Bien que la convention collective de travail dans le secteur agricole de Huelva prévoie un salaire minimum, des pauses et une indemnité pour le trajet jusqu’au lieu de travail, les employeurs la violent régulièrement.

Pour Soumia, quatre axes de revendications prioritaires prévalent : un logement décent, un accès à la santé, le respect du contrat et le respect pour les femmes saisonnières. Assez souvent, le logement proposé par le patron est très précaire, insalubre et loin du lieu du travail. Les travailleuses sont ainsi logées dans des conteneurs ou taudis faits de murs en carton et de toits en plastique, sans eau courante ni sanitaires. Soumia se révolte et nous dit que même les animaux sont mieux logés. 

L’accès aux soins est particulièrement important pour les travailleuses. Seulement une minorité d’entre elles obtient la carte sanitaire qui permet d’avoir accès aux médicaments et à l’assistance sanitaire comme les Espagnoles. Si elles ne vont pas travailler un jour parce qu’elles sont malades, elles ne reçoivent pas de salaire, même si le contrat assure, sur le papier, le congé maladie. Au travail, une grande partie des femmes subissent des insultes racistes, sont l’objet d’abus, de harcèlements et de violences sexuelles. La plupart d’entre elles n’osent pas dénoncer ce type de comportements. Elles craignent de se faire renvoyer au Maroc, et la perte de leur salaire, dont elles ont cruellement besoin pour soutenir leurs familles.

Sanctions antisyndicales

Soumia nous fait part aussi de la difficulté qu’elle rencontre comme syndicaliste pour aborder les saisonnières et exiger avec elles le respect des contrats. La plupart des cueilleuses ne veulent pas de problèmes, elles veulent pouvoir revenir l’année suivante et si un patron voit une travailleuse parler avec une syndicaliste, il pourrait prendre des sanctions à son encontre.
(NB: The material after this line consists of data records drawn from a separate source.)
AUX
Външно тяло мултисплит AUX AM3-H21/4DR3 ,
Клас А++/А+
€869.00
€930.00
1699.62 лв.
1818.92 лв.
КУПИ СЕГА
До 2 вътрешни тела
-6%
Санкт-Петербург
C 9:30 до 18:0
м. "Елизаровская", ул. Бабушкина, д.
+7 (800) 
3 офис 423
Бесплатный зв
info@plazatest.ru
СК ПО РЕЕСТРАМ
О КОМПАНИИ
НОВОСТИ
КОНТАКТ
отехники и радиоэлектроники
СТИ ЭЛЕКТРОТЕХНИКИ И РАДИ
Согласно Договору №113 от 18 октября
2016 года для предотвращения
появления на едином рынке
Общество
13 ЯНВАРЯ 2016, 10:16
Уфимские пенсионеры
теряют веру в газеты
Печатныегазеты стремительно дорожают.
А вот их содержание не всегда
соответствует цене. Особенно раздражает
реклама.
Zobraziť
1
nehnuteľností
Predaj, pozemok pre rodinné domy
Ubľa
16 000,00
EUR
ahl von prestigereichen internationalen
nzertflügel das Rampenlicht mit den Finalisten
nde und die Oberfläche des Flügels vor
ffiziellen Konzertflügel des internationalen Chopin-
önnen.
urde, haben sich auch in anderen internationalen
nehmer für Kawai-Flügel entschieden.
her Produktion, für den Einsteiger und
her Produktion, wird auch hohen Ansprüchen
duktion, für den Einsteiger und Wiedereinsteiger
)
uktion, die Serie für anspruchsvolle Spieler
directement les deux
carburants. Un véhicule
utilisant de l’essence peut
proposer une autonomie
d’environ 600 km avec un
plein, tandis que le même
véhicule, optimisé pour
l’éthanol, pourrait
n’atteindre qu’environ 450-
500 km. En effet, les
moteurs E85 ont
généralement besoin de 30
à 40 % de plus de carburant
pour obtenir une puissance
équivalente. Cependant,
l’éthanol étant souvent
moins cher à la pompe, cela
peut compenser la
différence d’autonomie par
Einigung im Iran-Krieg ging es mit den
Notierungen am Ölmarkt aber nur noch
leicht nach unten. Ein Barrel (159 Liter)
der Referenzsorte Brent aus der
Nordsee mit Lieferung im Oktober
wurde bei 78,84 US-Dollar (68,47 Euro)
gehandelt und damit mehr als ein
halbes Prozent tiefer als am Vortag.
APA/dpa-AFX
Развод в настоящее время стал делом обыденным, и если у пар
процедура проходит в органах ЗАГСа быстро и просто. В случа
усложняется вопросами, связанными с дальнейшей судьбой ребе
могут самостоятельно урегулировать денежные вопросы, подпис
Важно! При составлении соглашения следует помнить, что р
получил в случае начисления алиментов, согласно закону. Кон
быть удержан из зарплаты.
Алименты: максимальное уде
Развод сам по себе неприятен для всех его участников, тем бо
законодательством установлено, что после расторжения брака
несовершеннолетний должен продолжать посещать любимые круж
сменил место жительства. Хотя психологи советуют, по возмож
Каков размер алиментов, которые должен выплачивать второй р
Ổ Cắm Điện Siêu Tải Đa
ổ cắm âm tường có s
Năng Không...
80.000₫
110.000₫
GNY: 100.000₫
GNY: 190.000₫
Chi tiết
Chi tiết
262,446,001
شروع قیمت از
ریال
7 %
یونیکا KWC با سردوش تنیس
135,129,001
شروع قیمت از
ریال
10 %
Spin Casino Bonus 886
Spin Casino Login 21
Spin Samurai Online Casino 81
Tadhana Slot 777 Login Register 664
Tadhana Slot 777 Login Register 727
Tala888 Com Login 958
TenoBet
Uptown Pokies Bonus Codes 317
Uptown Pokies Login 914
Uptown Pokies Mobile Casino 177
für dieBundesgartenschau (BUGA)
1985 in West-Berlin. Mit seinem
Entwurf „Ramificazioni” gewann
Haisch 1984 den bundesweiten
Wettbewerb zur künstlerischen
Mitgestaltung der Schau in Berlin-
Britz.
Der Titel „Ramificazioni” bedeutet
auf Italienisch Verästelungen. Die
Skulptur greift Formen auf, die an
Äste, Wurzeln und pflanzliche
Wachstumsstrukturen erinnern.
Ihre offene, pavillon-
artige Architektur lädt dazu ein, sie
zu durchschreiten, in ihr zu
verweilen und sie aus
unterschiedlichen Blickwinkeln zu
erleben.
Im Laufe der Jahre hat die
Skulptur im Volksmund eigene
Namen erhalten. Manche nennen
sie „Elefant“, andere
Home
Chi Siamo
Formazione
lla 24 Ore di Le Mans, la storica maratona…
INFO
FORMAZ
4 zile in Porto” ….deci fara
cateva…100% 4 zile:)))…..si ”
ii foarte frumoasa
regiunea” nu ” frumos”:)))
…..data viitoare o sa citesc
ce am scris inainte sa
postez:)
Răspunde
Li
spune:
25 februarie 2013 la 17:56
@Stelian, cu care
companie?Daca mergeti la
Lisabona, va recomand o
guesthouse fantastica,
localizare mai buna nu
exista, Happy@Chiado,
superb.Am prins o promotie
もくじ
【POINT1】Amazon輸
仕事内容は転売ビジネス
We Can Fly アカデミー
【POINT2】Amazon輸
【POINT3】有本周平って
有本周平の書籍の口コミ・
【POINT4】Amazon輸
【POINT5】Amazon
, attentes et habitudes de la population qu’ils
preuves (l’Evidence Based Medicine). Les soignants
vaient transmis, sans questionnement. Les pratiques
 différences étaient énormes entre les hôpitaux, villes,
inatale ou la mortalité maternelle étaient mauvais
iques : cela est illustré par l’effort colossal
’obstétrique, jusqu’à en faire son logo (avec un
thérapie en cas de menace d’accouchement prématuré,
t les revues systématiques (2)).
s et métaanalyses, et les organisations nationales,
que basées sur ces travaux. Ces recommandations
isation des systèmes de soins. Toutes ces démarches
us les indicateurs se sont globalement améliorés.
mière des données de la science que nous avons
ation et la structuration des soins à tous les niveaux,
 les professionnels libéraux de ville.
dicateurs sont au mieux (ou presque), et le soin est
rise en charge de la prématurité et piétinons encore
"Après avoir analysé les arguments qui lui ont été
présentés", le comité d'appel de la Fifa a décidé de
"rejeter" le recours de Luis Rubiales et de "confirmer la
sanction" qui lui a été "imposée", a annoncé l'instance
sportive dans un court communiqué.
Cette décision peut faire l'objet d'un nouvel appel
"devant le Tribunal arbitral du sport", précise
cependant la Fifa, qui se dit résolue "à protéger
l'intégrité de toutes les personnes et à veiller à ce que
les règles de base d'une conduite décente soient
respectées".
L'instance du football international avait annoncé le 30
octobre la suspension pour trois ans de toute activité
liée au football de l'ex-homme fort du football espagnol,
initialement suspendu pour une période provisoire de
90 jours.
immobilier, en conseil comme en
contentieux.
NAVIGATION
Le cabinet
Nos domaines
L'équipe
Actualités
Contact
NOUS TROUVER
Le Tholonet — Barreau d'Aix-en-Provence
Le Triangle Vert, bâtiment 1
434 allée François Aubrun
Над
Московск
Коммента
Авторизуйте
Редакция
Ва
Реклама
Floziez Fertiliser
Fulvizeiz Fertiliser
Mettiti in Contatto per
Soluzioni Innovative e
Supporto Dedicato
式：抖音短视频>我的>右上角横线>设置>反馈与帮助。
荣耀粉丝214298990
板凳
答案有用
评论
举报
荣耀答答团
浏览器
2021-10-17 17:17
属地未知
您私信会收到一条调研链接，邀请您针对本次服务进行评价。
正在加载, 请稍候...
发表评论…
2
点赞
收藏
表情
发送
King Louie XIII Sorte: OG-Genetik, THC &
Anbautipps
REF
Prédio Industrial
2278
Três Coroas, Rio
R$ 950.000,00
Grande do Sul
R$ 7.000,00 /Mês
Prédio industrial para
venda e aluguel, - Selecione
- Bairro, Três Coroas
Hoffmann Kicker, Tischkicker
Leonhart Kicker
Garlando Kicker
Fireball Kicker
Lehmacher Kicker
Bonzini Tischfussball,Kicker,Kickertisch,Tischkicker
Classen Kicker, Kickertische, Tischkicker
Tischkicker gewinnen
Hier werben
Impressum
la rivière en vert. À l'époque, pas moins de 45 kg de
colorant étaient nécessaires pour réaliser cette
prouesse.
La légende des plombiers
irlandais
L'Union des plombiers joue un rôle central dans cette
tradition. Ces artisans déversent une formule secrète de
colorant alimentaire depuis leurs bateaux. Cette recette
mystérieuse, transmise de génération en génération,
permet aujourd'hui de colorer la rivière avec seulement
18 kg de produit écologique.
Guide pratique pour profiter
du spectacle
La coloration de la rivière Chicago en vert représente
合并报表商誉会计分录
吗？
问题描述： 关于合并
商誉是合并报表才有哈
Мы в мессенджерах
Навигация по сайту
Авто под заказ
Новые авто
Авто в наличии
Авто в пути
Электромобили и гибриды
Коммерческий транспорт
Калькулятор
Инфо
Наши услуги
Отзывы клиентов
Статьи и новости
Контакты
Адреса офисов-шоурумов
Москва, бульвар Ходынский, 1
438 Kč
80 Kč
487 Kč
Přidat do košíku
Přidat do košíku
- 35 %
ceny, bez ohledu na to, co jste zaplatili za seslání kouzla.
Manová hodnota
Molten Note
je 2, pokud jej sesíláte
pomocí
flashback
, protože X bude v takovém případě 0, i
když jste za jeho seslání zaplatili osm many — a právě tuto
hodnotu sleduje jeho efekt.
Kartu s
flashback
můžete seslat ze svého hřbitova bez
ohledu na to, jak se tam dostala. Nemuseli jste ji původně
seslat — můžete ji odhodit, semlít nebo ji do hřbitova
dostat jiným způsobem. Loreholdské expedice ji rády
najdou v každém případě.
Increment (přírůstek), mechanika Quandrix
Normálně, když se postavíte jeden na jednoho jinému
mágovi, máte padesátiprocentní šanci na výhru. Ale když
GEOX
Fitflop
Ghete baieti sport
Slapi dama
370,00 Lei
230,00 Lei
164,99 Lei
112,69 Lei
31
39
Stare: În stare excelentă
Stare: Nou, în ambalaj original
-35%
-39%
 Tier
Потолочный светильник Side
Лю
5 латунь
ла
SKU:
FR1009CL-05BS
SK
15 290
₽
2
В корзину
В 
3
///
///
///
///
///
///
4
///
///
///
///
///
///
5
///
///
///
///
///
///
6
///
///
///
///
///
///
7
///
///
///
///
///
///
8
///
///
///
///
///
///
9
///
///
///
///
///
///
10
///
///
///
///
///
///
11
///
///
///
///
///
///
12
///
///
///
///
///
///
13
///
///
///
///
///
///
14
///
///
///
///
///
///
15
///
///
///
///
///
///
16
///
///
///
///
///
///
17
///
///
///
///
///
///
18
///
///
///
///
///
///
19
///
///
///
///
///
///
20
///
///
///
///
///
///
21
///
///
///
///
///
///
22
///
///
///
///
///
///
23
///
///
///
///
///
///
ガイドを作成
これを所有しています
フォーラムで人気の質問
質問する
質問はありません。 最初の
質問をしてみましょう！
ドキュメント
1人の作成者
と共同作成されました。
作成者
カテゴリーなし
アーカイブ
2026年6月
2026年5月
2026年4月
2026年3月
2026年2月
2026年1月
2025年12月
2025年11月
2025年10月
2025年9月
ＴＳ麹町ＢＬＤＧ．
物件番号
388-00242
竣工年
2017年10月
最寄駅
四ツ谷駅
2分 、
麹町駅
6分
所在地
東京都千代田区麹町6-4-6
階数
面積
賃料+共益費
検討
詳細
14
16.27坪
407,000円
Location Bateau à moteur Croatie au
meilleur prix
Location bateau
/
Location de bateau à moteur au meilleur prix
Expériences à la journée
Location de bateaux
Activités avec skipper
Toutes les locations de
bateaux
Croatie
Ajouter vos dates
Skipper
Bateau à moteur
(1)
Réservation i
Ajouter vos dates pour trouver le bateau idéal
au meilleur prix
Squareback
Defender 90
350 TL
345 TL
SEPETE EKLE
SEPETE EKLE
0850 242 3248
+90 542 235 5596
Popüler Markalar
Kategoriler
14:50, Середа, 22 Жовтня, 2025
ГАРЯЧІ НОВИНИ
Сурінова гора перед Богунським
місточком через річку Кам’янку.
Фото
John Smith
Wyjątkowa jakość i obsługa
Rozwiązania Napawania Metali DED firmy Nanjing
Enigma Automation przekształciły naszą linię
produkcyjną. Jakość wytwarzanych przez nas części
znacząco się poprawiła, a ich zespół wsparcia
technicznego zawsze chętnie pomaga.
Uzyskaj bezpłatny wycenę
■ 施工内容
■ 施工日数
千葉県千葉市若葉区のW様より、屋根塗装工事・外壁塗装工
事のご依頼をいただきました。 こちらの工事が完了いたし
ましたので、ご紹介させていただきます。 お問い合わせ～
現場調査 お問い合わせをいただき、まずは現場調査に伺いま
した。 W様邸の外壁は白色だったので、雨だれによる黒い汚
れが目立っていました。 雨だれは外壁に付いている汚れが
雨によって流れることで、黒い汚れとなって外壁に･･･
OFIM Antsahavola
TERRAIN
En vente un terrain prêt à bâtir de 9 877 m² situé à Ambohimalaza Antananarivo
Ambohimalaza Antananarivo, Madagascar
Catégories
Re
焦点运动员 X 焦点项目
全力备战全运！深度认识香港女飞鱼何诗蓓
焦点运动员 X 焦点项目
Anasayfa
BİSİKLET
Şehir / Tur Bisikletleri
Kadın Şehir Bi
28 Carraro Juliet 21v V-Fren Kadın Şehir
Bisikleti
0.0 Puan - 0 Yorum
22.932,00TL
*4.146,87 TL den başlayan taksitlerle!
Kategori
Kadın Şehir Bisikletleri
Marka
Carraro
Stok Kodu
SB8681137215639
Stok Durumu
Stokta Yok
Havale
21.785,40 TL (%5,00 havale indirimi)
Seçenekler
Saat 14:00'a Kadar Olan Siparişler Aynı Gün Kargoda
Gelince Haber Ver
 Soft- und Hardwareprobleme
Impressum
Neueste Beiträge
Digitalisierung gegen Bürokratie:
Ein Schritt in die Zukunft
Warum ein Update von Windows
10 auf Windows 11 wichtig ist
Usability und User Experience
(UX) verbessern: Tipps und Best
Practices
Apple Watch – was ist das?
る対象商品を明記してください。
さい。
Soumia ne peut pas s’approcher des champs, elle va à la rencontre des saisonnières les soirs dans les grandes surfaces.

Depuis quelques années, le SAT collabore avec le FNSA du Maroc pour contacter les cueilleuses dès leur recrutement, leur expliquer leurs droits en Espagne et les aiguiller vers le SOC-SAT. C’est le travail de Zaina Yssayh. Elle prévoit également de les épauler après leur retour au pays, notamment lorsqu’il reste des salaires impayés en Espagne. Son but est de maintenir le contact syndical d’une saison à l’autre. 

Elle nous raconte la difficulté au Maroc du FNSA pour pouvoir exercer la liberté syndicale et être un interlocuteur des saisonnières et du Ministère du travail marocain. Elles comptent sur la solidarité internationale pour faire pression sur les autorités espagnoles et marocaines afin que les lois et contrats signés soient respectés. Malgré des conditions de travail très pénibles, elles ont obtenu de petites victoires, qui les encouragent à continuer le combat.

L’adversité qu’elles rencontrent n’a brisé ni l’enthousiasme ni la combativité de ces deux syndicalistes. Nous avons une dette envers elles : diffuser leurs luttes et élargir notre solidarité.